Rev Cardiovasc Med. 2025 Dec 23;26(12):44520. doi: 10.31083/RCM44520. eCollection 2025 Dec.
ABSTRACT
BACKGROUND: The efficacy of beta-blockers in stable coronary artery disease (CAD) patients with preserved left ventricular function remains controversial. We aimed to evaluate the cardiovascular associations of beta-blocker therapy in this population through a comprehensive meta-analysis.

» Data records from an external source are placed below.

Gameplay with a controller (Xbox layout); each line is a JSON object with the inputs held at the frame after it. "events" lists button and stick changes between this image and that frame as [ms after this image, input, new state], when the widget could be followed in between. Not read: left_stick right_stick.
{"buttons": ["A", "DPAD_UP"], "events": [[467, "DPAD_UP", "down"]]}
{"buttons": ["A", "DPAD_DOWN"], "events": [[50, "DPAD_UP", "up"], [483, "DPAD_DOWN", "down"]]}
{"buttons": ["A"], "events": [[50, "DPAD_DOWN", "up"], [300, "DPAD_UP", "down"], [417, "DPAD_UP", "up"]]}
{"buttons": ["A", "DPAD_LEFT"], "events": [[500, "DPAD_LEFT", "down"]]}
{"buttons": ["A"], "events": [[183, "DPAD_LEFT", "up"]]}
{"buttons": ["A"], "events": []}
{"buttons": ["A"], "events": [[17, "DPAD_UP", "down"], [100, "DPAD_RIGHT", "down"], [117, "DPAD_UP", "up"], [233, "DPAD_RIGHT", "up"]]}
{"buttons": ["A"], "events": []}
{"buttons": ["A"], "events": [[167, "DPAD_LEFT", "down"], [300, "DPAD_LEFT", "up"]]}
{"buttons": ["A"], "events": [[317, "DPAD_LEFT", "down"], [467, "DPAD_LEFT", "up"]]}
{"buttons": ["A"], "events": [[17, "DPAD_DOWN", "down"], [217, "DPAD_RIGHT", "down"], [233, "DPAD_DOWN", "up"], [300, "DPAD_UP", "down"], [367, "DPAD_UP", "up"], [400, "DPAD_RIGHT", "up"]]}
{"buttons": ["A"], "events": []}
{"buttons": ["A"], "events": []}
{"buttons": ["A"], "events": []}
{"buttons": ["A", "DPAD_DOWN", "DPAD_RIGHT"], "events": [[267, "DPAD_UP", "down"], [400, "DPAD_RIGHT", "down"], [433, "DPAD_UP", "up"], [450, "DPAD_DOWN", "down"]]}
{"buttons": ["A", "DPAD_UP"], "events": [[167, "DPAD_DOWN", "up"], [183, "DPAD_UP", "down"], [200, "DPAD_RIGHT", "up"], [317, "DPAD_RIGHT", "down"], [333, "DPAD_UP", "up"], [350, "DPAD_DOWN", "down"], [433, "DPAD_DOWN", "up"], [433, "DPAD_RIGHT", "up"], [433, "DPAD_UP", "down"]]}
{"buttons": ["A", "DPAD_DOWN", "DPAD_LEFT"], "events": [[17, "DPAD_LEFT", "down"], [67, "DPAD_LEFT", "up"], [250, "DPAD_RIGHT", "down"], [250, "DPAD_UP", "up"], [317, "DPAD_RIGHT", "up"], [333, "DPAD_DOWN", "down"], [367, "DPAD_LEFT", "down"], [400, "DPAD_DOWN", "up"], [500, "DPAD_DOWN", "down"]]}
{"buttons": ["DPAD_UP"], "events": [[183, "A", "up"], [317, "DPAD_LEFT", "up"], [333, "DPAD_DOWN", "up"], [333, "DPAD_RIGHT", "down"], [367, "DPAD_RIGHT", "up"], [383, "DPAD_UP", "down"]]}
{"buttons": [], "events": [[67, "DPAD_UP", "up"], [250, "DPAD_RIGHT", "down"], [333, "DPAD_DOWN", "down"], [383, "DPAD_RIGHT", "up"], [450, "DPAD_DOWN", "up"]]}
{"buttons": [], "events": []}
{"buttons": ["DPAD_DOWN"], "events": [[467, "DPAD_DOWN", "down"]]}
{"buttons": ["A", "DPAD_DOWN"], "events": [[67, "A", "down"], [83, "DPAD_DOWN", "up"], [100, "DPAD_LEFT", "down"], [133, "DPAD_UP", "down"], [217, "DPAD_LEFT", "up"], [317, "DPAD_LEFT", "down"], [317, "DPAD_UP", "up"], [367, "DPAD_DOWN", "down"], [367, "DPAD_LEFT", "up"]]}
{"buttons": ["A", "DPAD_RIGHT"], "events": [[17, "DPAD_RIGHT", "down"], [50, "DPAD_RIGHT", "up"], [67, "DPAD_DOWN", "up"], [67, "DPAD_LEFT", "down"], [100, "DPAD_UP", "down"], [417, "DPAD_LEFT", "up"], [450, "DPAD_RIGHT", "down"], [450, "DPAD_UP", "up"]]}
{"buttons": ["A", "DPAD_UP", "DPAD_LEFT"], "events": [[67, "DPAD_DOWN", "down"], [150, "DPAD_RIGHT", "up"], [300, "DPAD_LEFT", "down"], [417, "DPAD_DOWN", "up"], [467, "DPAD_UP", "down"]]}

METHODS: We conducted a systematic review and meta-analysis following Preferred Reporting Items for Systematic Reviews and Meta-Analyses (PRISMA) guidelines, searching PubMed, EMBASE, Web of Science, Scopus, Google Scholar, and Cochrane databases from inception to May 2025, updating and extending the previous meta-analysis. We included observational studies comparing beta-blocker therapy versus control in stable CAD patients, defined as those without acute coronary syndrome manifestations for a sufficient period (typically >6 months) to ensure clinical stability, with preserved left ventricular ejection fraction (left ventricular ejection fraction >50%). Primary outcome was cardiac death. Secondary outcomes included all-cause mortality, heart failure, myocardial infarction (MI), and stroke. Random-effects models were used for all analyses. Subgroup analyses were conducted for cardiac and all-cause death stratified by propensity score matching status and prior beta-blocker use exclusion criteria. Publication bias was assessed using funnel plots and Peter's test.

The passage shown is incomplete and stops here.